===== Data supplied =====

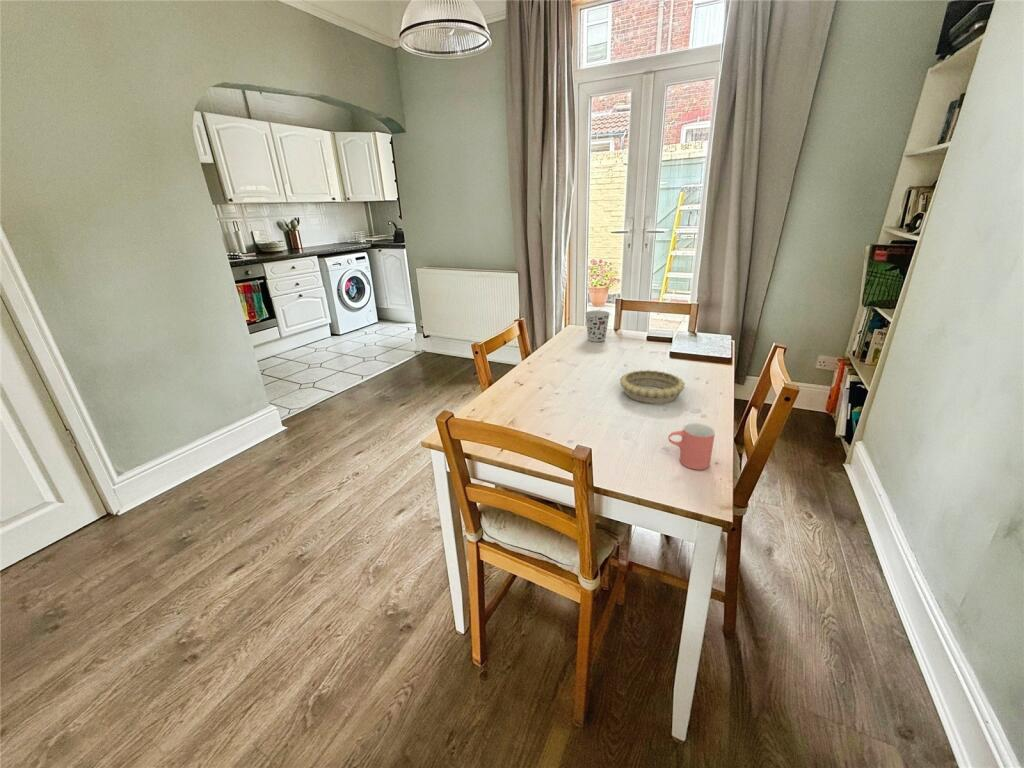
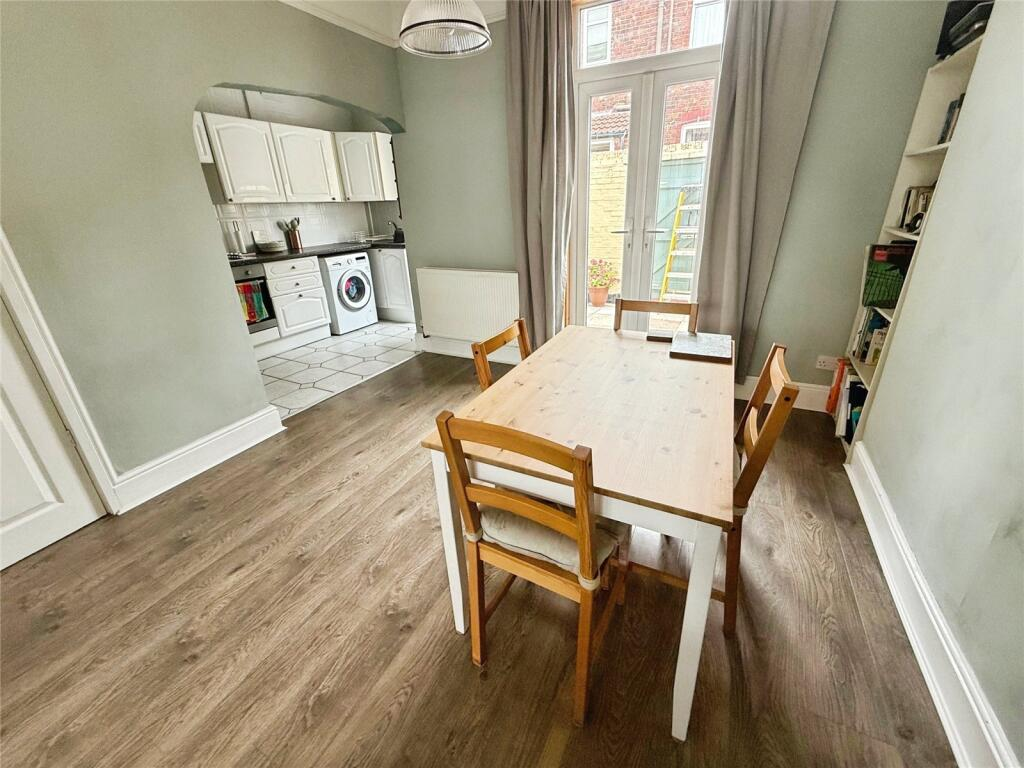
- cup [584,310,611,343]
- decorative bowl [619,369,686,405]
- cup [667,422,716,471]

=====
===== Data supplied =====

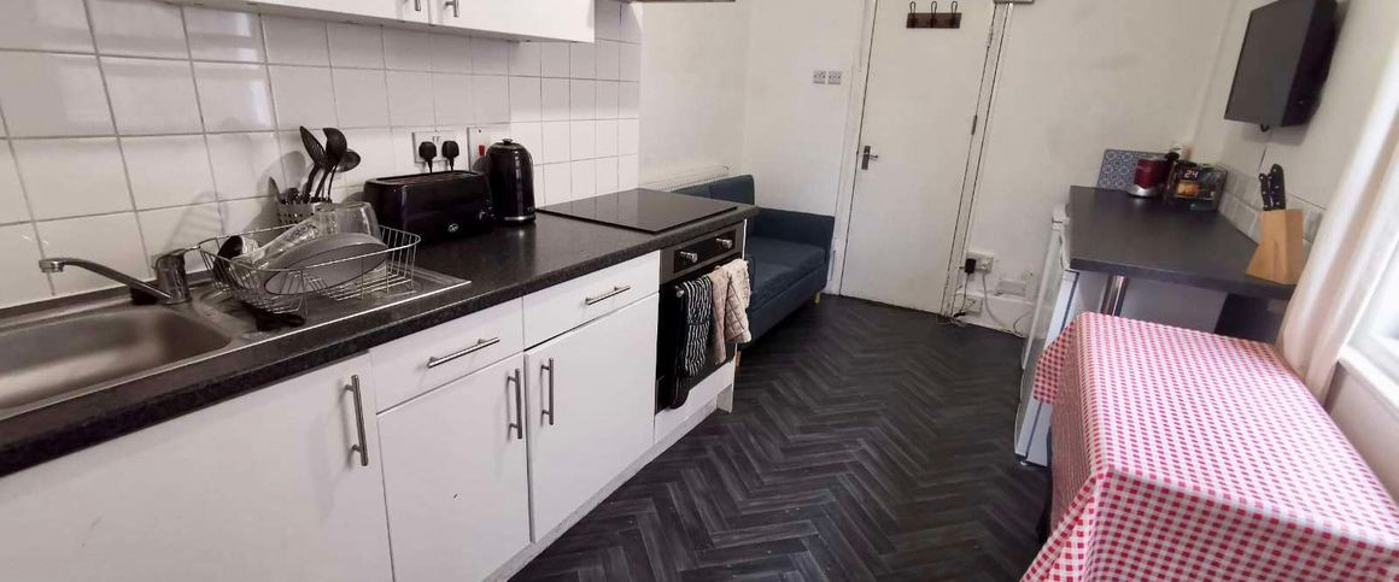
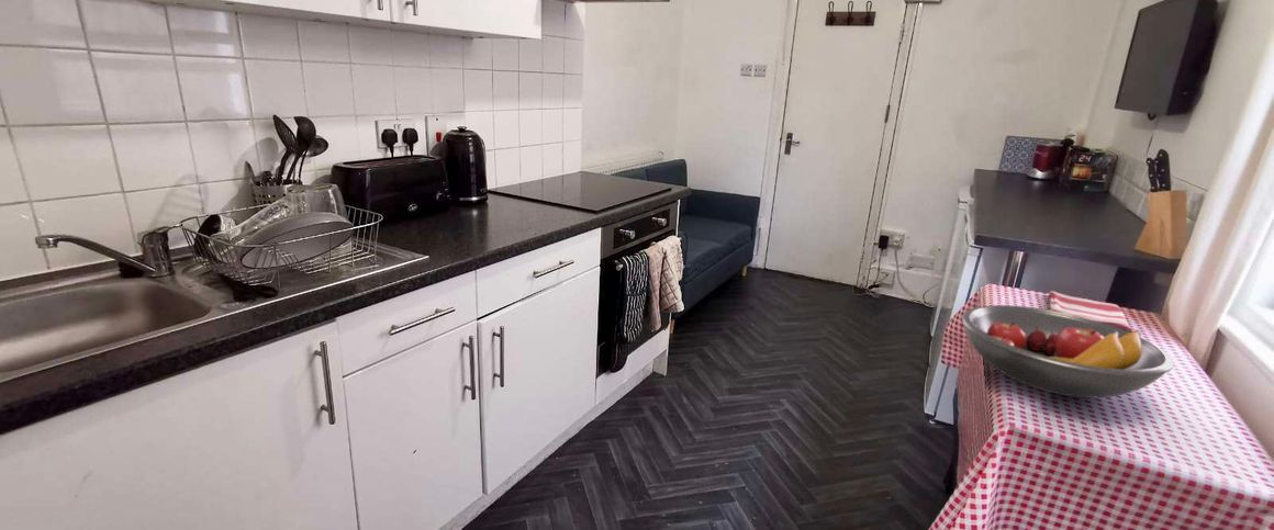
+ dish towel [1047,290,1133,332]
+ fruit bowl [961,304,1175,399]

=====

» **Problem to solve**: From the line that has "- decorative bowl [619,369,686,405]" through the line that has "- cup [667,422,716,471]", copy every line exactly as it appears above, and leave out all others.

» **Result of this exercise**:
- decorative bowl [619,369,686,405]
- cup [667,422,716,471]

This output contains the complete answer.